Kalbimize çabuk girdin, yanımıza gel." buyurup iltifât etti, kendi sofrasına
oturttu. Sonra ona; "Zincirle zorla gelen misafiri, işte böyle ağırlarlar."
diyerek, onun gördüğü rüyâyı, kerâmet göstererek anladığını bildirdi.
Akşemseddîn bundan sonra hocasının yanından hiç ayrılmadı. Sohbetlerini
kaçırmayarak, kalplere şifâ olan nasihatlarını zevkle dinlemye başladı. Hacı
Bayram-ı Velî'nin teveccühleri altında, kısa zamanda bütün talebe arkadaşlarının
önüne geçti. Nefsini terbiye etmekte herkesten ileri gitti.

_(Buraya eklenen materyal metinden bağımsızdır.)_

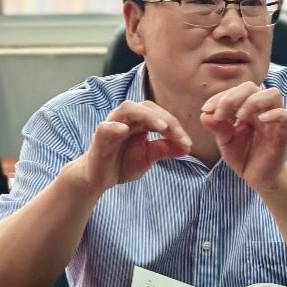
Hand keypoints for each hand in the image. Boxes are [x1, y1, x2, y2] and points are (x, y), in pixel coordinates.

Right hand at [68, 100, 190, 194]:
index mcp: (138, 121)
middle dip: (166, 119)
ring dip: (147, 116)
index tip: (187, 143)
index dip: (175, 127)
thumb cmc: (122, 162)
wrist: (99, 178)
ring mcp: (111, 125)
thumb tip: (187, 147)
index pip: (160, 115)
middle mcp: (125, 118)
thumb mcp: (148, 157)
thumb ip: (165, 149)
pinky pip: (105, 127)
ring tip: (162, 127)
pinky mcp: (99, 138)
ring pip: (128, 109)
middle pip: (146, 107)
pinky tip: (124, 130)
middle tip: (179, 136)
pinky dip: (115, 127)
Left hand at [199, 82, 286, 191]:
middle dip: (232, 96)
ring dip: (252, 101)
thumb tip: (204, 115)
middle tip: (220, 114)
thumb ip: (217, 128)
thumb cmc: (244, 157)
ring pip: (272, 94)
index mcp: (247, 108)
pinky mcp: (285, 132)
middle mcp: (262, 110)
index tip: (206, 110)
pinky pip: (286, 115)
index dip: (220, 97)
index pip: (236, 91)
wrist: (259, 178)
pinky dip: (274, 114)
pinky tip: (260, 120)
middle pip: (252, 87)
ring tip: (238, 117)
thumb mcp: (226, 142)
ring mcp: (275, 119)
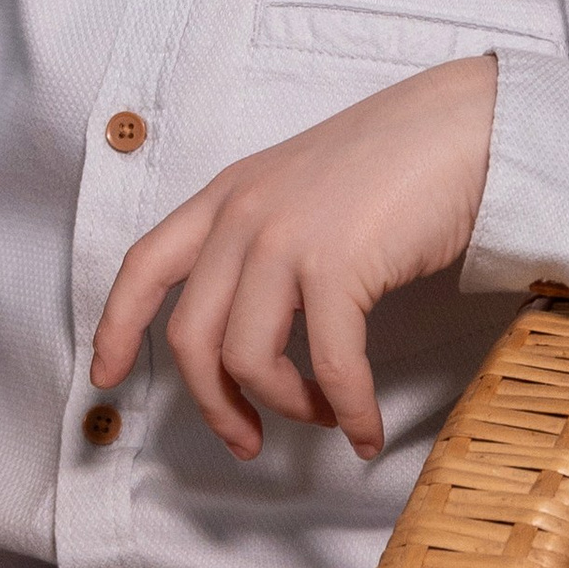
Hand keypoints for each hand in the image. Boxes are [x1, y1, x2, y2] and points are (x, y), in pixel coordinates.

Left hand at [89, 56, 498, 460]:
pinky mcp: (338, 265)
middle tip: (247, 441)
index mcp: (226, 195)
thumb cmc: (395, 163)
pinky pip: (330, 365)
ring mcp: (285, 238)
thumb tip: (256, 322)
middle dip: (213, 404)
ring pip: (247, 358)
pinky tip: (364, 430)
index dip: (115, 326)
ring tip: (325, 417)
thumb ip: (263, 238)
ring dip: (288, 406)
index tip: (106, 377)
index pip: (144, 265)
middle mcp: (243, 215)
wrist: (462, 126)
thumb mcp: (300, 189)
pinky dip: (347, 411)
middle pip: (190, 336)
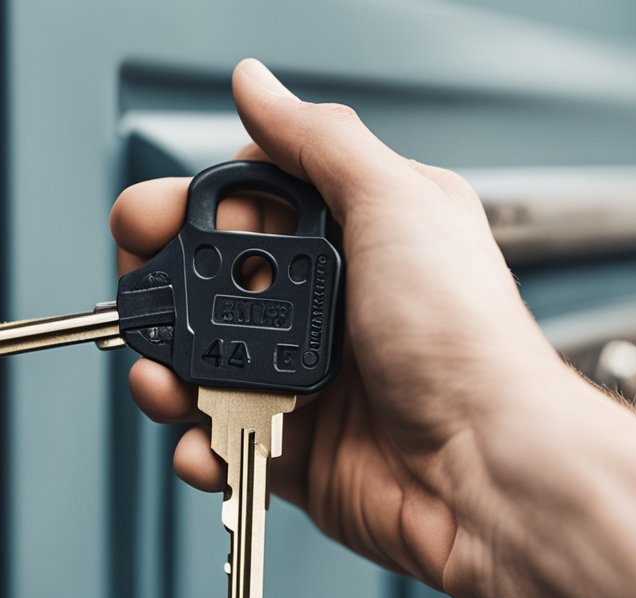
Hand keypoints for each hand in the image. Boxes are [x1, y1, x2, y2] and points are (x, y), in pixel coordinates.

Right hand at [110, 59, 574, 597]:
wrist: (490, 474)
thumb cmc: (468, 344)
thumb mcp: (396, 206)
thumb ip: (318, 143)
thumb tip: (259, 86)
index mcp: (356, 237)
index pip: (245, 207)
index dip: (191, 210)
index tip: (156, 220)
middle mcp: (327, 306)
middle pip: (209, 285)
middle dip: (163, 292)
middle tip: (144, 296)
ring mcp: (305, 380)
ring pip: (202, 364)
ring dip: (167, 371)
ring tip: (163, 377)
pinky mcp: (293, 448)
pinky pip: (219, 438)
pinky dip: (197, 445)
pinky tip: (202, 438)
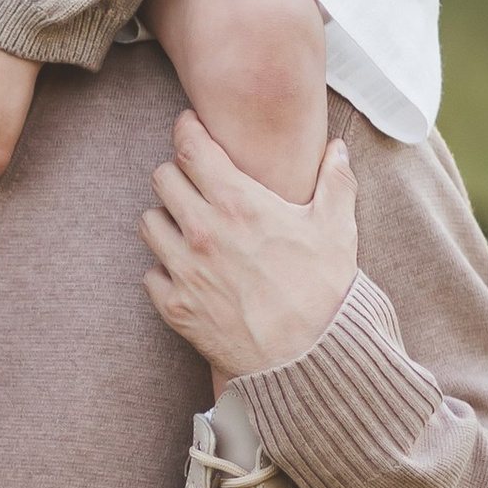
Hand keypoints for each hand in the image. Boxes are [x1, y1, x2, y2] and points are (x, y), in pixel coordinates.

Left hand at [140, 114, 358, 378]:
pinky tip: (188, 272)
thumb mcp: (337, 229)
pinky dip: (165, 269)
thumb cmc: (325, 291)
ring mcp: (184, 270)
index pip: (190, 147)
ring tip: (189, 226)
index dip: (187, 130)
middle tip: (195, 181)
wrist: (309, 359)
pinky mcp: (175, 307)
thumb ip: (336, 181)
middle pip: (162, 177)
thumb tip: (337, 149)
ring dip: (166, 219)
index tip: (191, 127)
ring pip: (149, 222)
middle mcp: (203, 231)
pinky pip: (150, 273)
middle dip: (177, 173)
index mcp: (238, 203)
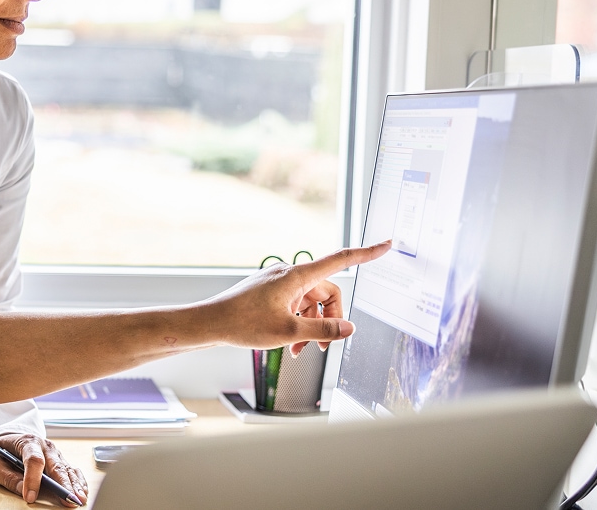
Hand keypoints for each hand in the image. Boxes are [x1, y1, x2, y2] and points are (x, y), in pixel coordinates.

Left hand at [0, 433, 87, 505]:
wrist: (8, 440)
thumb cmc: (1, 452)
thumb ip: (7, 477)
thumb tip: (23, 490)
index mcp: (27, 442)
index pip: (33, 460)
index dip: (33, 479)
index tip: (30, 497)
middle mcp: (44, 446)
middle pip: (56, 465)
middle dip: (63, 484)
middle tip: (68, 500)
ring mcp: (54, 453)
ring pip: (66, 469)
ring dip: (74, 485)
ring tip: (79, 499)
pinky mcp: (59, 460)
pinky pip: (71, 470)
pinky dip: (78, 482)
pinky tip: (82, 492)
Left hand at [201, 241, 390, 354]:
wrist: (210, 323)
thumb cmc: (243, 323)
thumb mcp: (289, 331)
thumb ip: (324, 330)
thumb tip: (349, 327)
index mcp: (298, 276)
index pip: (341, 260)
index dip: (367, 253)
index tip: (386, 245)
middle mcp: (291, 275)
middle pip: (328, 293)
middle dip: (330, 320)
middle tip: (321, 347)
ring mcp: (281, 283)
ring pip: (312, 303)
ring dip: (312, 327)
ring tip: (299, 350)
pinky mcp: (272, 292)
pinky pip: (297, 306)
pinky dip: (299, 324)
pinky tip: (290, 345)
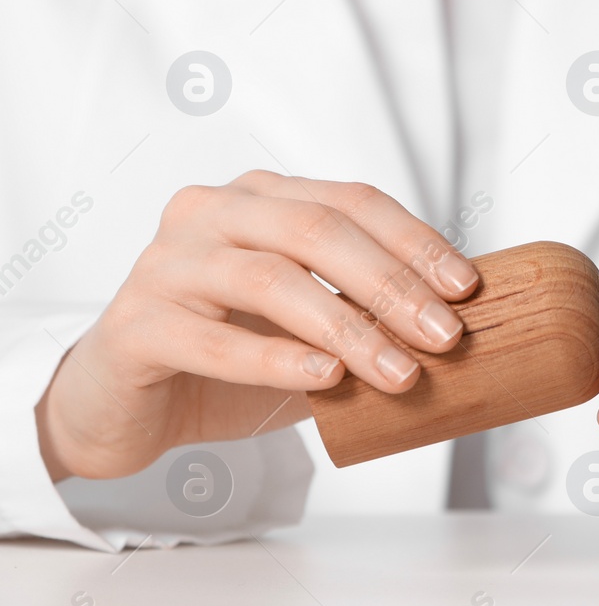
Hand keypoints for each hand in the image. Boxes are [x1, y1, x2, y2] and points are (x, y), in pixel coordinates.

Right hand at [36, 171, 479, 480]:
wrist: (125, 406)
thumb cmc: (230, 357)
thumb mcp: (312, 329)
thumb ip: (366, 316)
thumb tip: (461, 330)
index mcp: (262, 198)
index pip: (353, 201)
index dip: (415, 241)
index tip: (467, 288)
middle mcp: (211, 213)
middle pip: (317, 231)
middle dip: (392, 284)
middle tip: (447, 336)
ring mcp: (166, 264)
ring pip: (272, 280)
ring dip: (349, 329)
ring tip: (402, 373)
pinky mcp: (135, 324)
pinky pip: (215, 339)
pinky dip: (279, 360)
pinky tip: (328, 381)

Akşemseddîn'e icâzet, diploma verdiğinde, bâzıları; "Efendim! Sizde yıllarca
okuyan talebelere hilâfet vermediğiniz hâlde, bu yeni gelen Akşemseddîn'i kısa
zamanda hilâfet ile şereflendirdiniz?" dediler. Hâcı Bayram-ı Velî de; "Bu öyle
bir kösedir ki, bizden her ne görüp duydu ise hemen inandı. Gördüklerinin ve
işittiklerinin hikmetini de bizzât kendisi anladı. Fakat yanımda yıllardır
çalışan talebeler, gördüklerinin ve duyduklarının hikmetini anlayamayıp bana
sorarlar. Ona hilâfet vermemizin sebebi işte budur." diye cevap verdi.